■ **Directions**: Nothing but the lines below between the line holding "12: (616, 86, 1.56)" and the line holding "49: (610, 300, 1.46)", inclusive, should appear in the answer, each set down exactly.

[Dataset entries]
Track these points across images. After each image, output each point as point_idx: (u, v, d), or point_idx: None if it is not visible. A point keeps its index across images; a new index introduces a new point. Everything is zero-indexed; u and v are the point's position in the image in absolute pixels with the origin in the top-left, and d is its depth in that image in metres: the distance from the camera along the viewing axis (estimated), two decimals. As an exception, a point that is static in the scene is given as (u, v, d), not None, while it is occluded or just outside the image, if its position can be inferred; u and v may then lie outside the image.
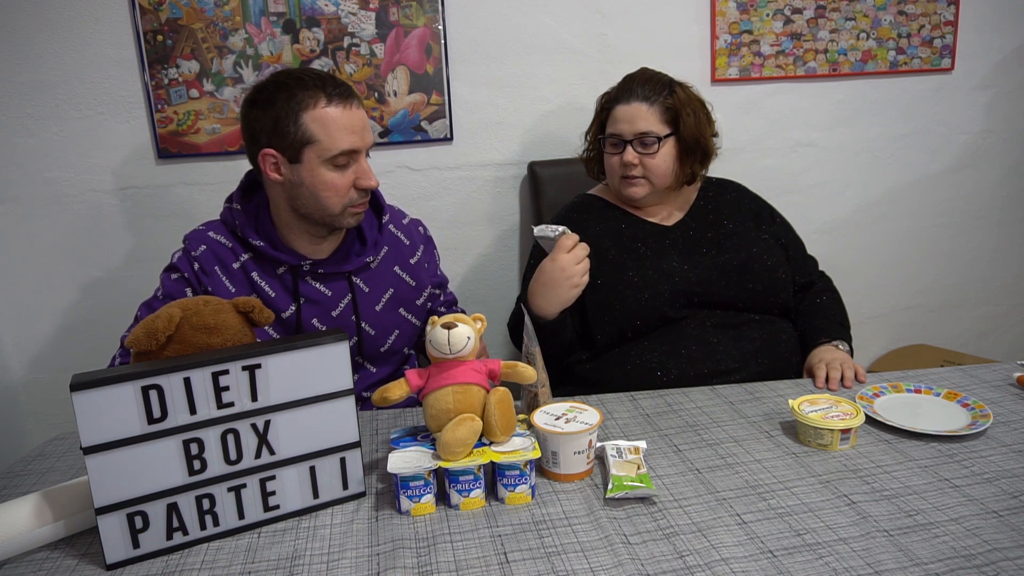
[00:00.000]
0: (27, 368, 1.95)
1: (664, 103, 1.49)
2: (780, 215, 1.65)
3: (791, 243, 1.61)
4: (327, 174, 1.25)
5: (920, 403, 1.24)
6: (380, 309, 1.40)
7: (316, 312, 1.34)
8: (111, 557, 0.90)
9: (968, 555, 0.85)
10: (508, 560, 0.87)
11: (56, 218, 1.88)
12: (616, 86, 1.56)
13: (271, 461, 0.96)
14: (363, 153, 1.28)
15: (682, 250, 1.52)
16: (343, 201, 1.28)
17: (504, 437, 1.03)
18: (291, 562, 0.89)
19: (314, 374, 0.97)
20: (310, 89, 1.23)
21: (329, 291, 1.35)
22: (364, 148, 1.28)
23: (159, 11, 1.79)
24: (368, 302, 1.39)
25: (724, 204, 1.60)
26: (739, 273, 1.48)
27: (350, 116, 1.25)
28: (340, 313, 1.36)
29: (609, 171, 1.55)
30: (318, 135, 1.23)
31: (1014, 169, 2.35)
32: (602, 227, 1.54)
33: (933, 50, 2.19)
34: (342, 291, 1.36)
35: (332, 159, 1.24)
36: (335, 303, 1.36)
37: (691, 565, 0.85)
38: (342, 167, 1.26)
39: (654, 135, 1.48)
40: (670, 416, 1.24)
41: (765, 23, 2.08)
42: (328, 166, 1.25)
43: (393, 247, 1.44)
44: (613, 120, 1.52)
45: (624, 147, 1.50)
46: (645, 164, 1.49)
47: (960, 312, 2.45)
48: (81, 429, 0.85)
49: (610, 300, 1.46)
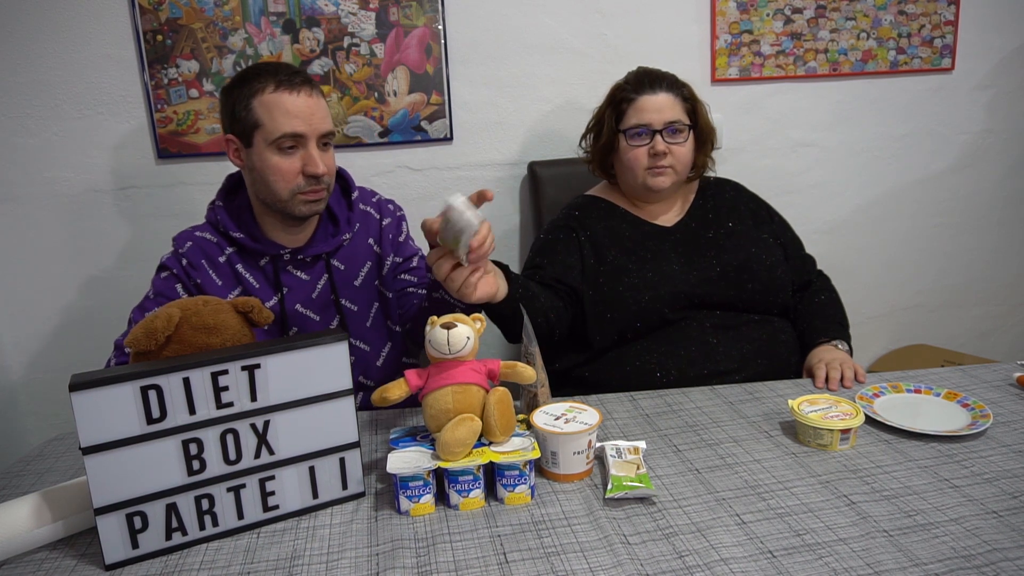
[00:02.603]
0: (27, 368, 1.95)
1: (683, 95, 1.53)
2: (778, 214, 1.65)
3: (789, 242, 1.61)
4: (272, 158, 1.29)
5: (920, 403, 1.24)
6: (359, 284, 1.44)
7: (299, 298, 1.38)
8: (110, 557, 0.90)
9: (968, 555, 0.85)
10: (507, 560, 0.87)
11: (56, 218, 1.88)
12: (631, 82, 1.55)
13: (270, 461, 0.96)
14: (312, 139, 1.30)
15: (682, 252, 1.52)
16: (290, 187, 1.31)
17: (503, 437, 1.03)
18: (290, 562, 0.89)
19: (313, 374, 0.97)
20: (262, 76, 1.29)
21: (307, 276, 1.40)
22: (310, 134, 1.29)
23: (159, 11, 1.79)
24: (346, 279, 1.42)
25: (723, 203, 1.60)
26: (738, 273, 1.48)
27: (295, 101, 1.28)
28: (319, 294, 1.40)
29: (632, 163, 1.52)
30: (263, 119, 1.28)
31: (1014, 169, 2.35)
32: (604, 227, 1.54)
33: (933, 50, 2.19)
34: (319, 273, 1.40)
35: (276, 142, 1.28)
36: (313, 286, 1.40)
37: (690, 565, 0.85)
38: (288, 152, 1.29)
39: (682, 123, 1.51)
40: (670, 416, 1.24)
41: (765, 23, 2.08)
42: (273, 149, 1.29)
43: (364, 222, 1.47)
44: (638, 110, 1.51)
45: (653, 137, 1.50)
46: (673, 153, 1.50)
47: (960, 312, 2.45)
48: (80, 429, 0.85)
49: (610, 302, 1.46)
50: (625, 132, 1.52)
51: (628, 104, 1.53)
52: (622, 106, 1.54)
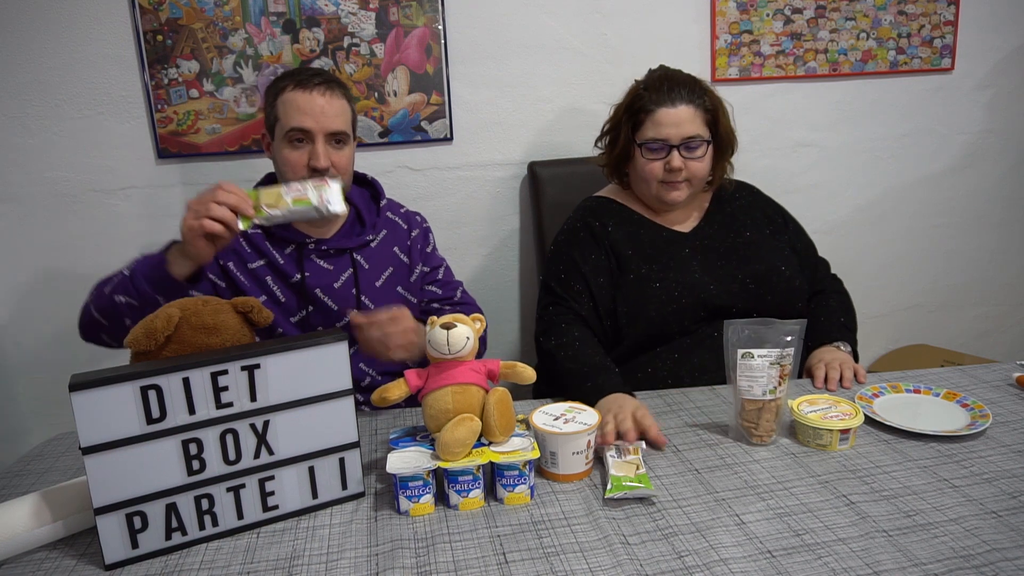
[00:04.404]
0: (27, 368, 1.95)
1: (704, 105, 1.47)
2: (793, 219, 1.63)
3: (804, 248, 1.60)
4: (284, 150, 1.38)
5: (919, 403, 1.24)
6: (380, 285, 1.47)
7: (320, 283, 1.42)
8: (110, 557, 0.90)
9: (967, 555, 0.85)
10: (507, 560, 0.88)
11: (56, 218, 1.88)
12: (651, 87, 1.48)
13: (270, 461, 0.97)
14: (319, 135, 1.36)
15: (702, 259, 1.49)
16: (298, 178, 1.35)
17: (503, 437, 1.03)
18: (290, 562, 0.90)
19: (313, 374, 0.97)
20: (288, 77, 1.40)
21: (331, 266, 1.44)
22: (317, 130, 1.36)
23: (159, 11, 1.79)
24: (368, 278, 1.46)
25: (739, 209, 1.57)
26: (759, 285, 1.46)
27: (307, 99, 1.36)
28: (342, 285, 1.44)
29: (647, 176, 1.48)
30: (279, 114, 1.38)
31: (1014, 169, 2.35)
32: (622, 232, 1.51)
33: (933, 50, 2.19)
34: (344, 266, 1.45)
35: (286, 135, 1.37)
36: (337, 276, 1.44)
37: (690, 566, 0.85)
38: (297, 145, 1.37)
39: (700, 138, 1.46)
40: (670, 416, 1.24)
41: (765, 23, 2.08)
42: (285, 142, 1.38)
43: (391, 230, 1.52)
44: (656, 124, 1.45)
45: (670, 152, 1.45)
46: (689, 167, 1.46)
47: (960, 312, 2.45)
48: (80, 429, 0.85)
49: (634, 314, 1.43)
50: (641, 145, 1.48)
51: (646, 115, 1.46)
52: (640, 116, 1.48)
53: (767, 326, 1.14)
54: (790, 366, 1.12)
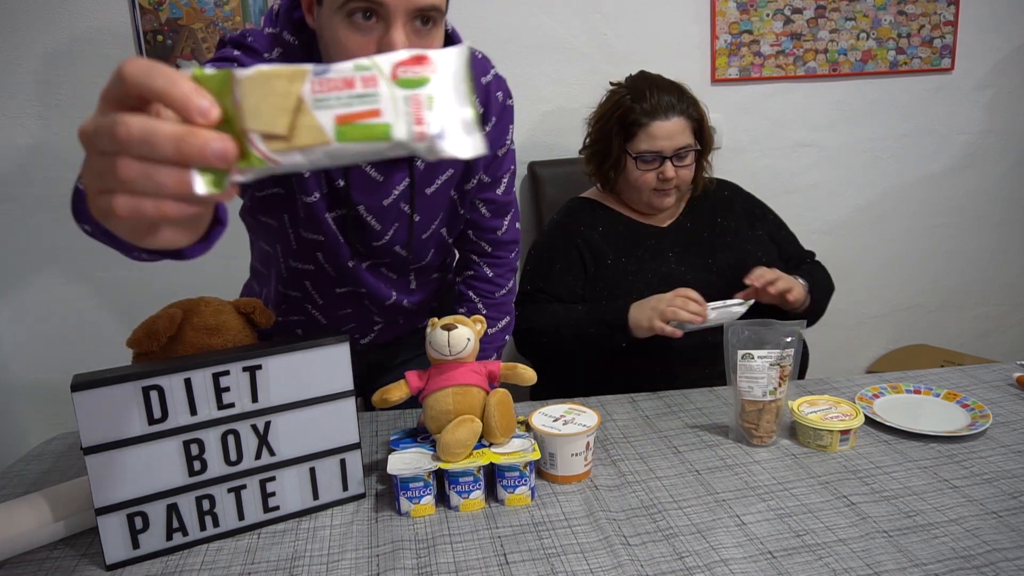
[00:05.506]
0: (27, 368, 1.95)
1: (692, 115, 1.51)
2: (772, 212, 1.66)
3: (784, 240, 1.62)
4: (340, 29, 0.95)
5: (920, 404, 1.24)
6: (431, 192, 1.18)
7: (366, 200, 1.14)
8: (111, 557, 0.90)
9: (967, 556, 0.85)
10: (508, 561, 0.88)
11: (56, 218, 1.88)
12: (637, 96, 1.50)
13: (271, 462, 0.97)
14: (398, 12, 0.92)
15: (679, 252, 1.53)
16: None
17: (504, 439, 1.03)
18: (291, 563, 0.90)
19: (314, 375, 0.97)
20: None
21: (381, 176, 1.13)
22: (396, 6, 0.91)
23: (159, 11, 1.79)
24: (421, 184, 1.16)
25: (718, 202, 1.61)
26: (734, 273, 1.48)
27: None
28: (391, 202, 1.15)
29: (640, 186, 1.52)
30: None
31: (1014, 169, 2.36)
32: (603, 232, 1.55)
33: (933, 50, 2.19)
34: (398, 177, 1.14)
35: (343, 6, 0.93)
36: (388, 191, 1.14)
37: (690, 566, 0.85)
38: (360, 26, 0.94)
39: (690, 147, 1.51)
40: (669, 417, 1.24)
41: (765, 23, 2.08)
42: (341, 16, 0.94)
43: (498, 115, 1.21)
44: (650, 137, 1.48)
45: (663, 163, 1.49)
46: (679, 175, 1.51)
47: (960, 312, 2.46)
48: (82, 429, 0.85)
49: None
50: (635, 156, 1.50)
51: (639, 128, 1.49)
52: (632, 128, 1.51)
53: (767, 327, 1.14)
54: (790, 367, 1.12)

■ **Output**:
12: (616, 86, 1.56)
13: (271, 461, 0.96)
14: (363, 153, 1.28)
15: (682, 250, 1.52)
16: (343, 201, 1.28)
17: (504, 437, 1.03)
18: (291, 562, 0.89)
19: (314, 374, 0.97)
20: (310, 89, 1.23)
21: (329, 291, 1.35)
22: (364, 148, 1.28)
23: (159, 11, 1.79)
24: (368, 302, 1.39)
25: (724, 204, 1.60)
26: (739, 273, 1.48)
27: (350, 116, 1.25)
28: (340, 313, 1.36)
29: (609, 171, 1.55)
30: (318, 135, 1.23)
31: (1014, 169, 2.35)
32: (602, 227, 1.54)
33: (933, 50, 2.19)
34: (342, 291, 1.36)
35: (332, 159, 1.24)
36: (335, 303, 1.36)
37: (691, 565, 0.85)
38: (342, 167, 1.26)
39: (654, 135, 1.48)
40: (670, 416, 1.24)
41: (765, 23, 2.08)
42: (328, 166, 1.25)
43: (393, 247, 1.44)
44: (613, 120, 1.52)
45: (624, 147, 1.50)
46: (645, 164, 1.49)
47: (960, 312, 2.45)
48: (81, 429, 0.85)
49: (610, 300, 1.46)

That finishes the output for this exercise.